WHAT TO PRODUCE: In the entries below, find the line with "Structures marked on" and the line with "Chest CT (low-dose"; give again those lines and every line between them, exactly.
Start of INFORMATION SHOWN
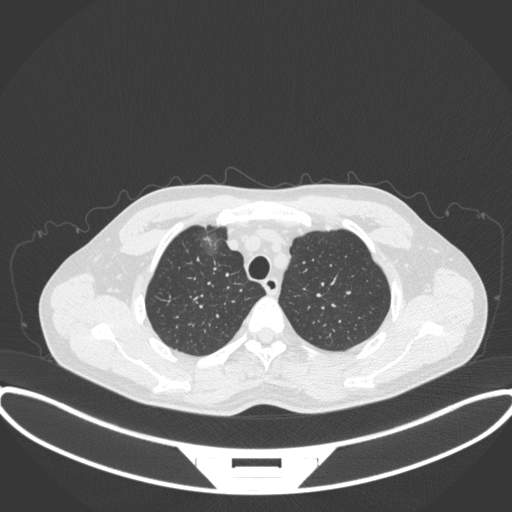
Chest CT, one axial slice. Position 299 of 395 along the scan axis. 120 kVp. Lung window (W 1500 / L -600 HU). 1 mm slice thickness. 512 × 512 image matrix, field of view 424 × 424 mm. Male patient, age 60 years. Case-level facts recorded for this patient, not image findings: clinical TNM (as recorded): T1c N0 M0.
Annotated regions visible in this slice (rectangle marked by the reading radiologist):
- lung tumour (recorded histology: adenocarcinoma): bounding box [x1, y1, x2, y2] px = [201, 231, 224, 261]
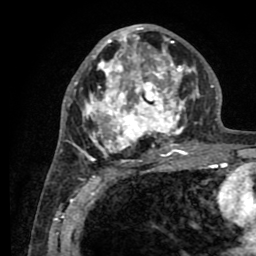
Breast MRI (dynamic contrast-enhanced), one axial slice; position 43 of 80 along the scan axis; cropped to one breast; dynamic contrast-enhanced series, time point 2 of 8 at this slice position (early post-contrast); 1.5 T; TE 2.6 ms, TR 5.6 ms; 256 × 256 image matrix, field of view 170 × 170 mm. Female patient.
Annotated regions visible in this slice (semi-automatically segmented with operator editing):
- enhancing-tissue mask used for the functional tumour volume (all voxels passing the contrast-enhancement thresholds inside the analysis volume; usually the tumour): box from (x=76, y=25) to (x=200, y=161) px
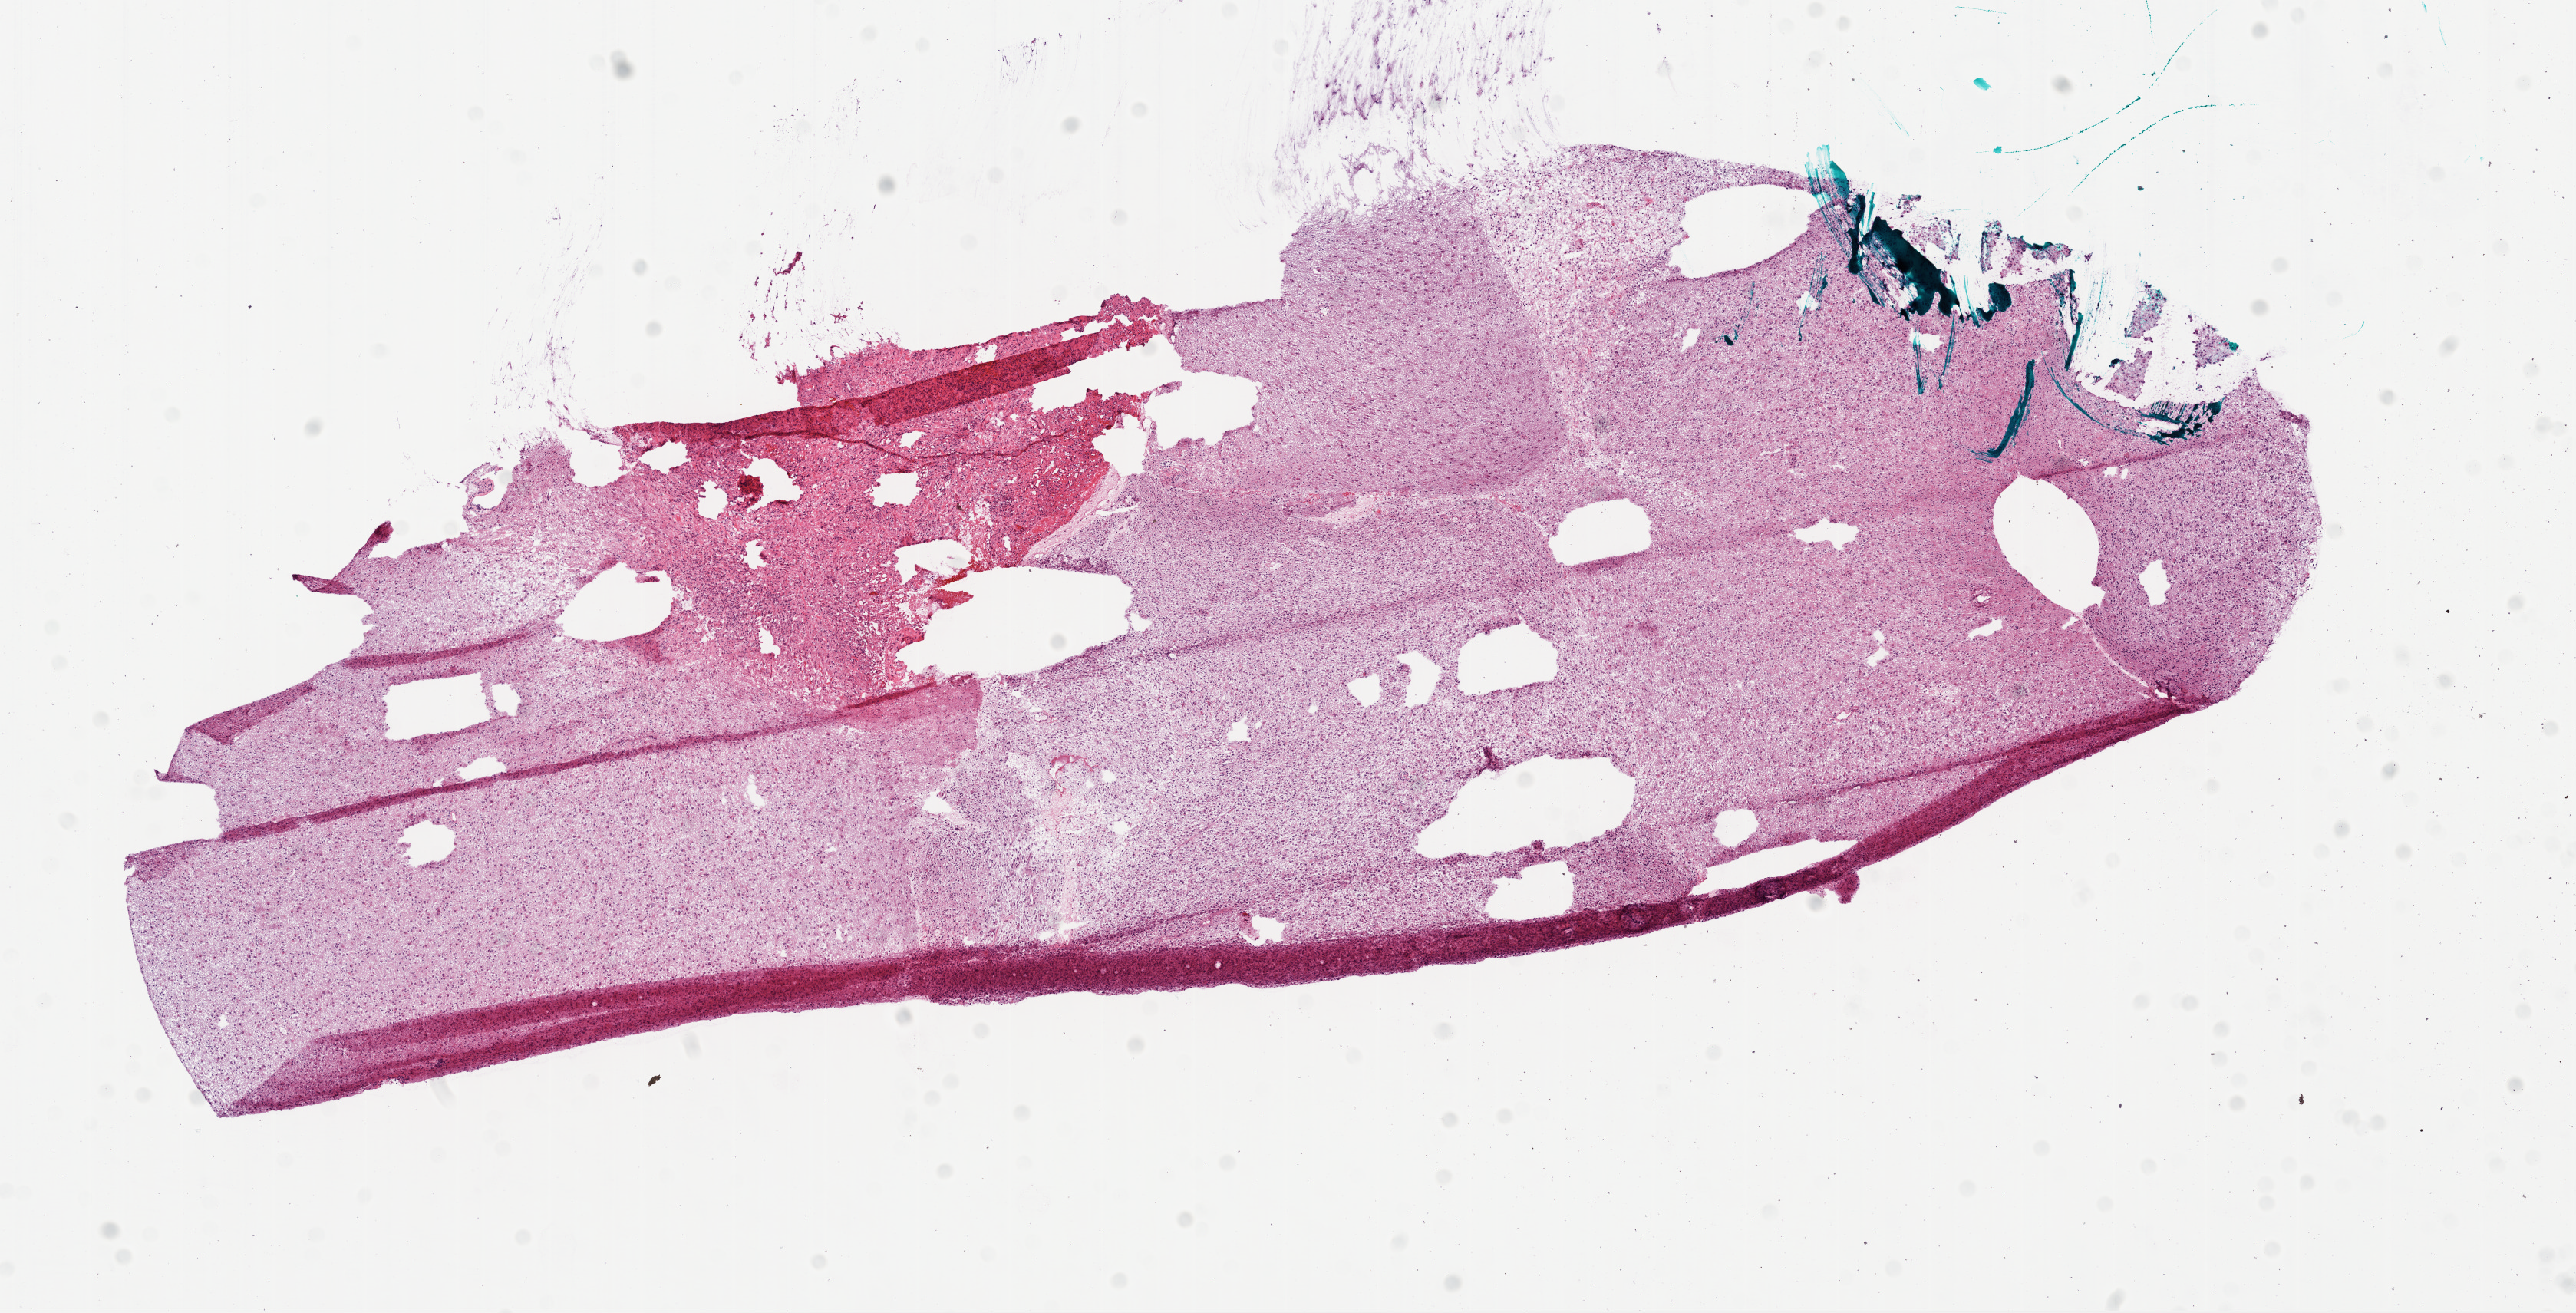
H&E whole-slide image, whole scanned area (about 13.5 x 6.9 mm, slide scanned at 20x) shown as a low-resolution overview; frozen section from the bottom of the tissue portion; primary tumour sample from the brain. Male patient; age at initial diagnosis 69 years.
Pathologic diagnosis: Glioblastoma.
End of INFORMATION SHOWN
Start of INFORMATION SHOWN
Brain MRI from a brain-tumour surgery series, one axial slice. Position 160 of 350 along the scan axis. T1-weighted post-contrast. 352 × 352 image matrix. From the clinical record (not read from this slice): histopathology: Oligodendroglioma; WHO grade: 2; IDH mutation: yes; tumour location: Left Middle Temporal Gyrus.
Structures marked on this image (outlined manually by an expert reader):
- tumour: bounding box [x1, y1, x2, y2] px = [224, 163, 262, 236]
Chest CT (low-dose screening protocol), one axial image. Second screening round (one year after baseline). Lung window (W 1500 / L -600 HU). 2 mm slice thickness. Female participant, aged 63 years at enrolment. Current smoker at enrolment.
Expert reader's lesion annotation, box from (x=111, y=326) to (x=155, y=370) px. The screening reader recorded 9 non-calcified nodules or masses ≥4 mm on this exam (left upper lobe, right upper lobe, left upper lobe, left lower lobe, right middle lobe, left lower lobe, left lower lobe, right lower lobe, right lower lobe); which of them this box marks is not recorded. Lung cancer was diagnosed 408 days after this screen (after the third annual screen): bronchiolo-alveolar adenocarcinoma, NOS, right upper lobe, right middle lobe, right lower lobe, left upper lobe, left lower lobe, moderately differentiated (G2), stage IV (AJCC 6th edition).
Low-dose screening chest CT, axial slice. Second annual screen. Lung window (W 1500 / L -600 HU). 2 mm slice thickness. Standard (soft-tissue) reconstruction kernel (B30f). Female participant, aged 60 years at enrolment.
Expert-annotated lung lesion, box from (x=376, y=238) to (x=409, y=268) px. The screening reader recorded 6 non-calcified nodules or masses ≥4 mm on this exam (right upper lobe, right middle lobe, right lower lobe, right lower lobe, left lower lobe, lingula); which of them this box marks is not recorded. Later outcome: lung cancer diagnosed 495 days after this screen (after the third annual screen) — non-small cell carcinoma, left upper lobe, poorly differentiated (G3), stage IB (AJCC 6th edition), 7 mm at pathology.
End of INFORMATION SHOWN
Start of INFORMATION SHOWN
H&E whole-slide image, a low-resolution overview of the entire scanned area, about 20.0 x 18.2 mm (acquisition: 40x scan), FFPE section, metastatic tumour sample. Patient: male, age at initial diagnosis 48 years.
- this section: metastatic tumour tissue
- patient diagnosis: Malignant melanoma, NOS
End of INFORMATION SHOWN
RESULT BELOW:
Structures marked on this image (outlined manually by an expert reader):
- tumour: bounding box [x1, y1, x2, y2] px = [224, 163, 262, 236]
Chest CT (low-dose screening protocol), one axial image. Second screening round (one year after baseline). Lung window (W 1500 / L -600 HU). 2 mm slice thickness. Female participant, aged 63 years at enrolment. Current smoker at enrolment.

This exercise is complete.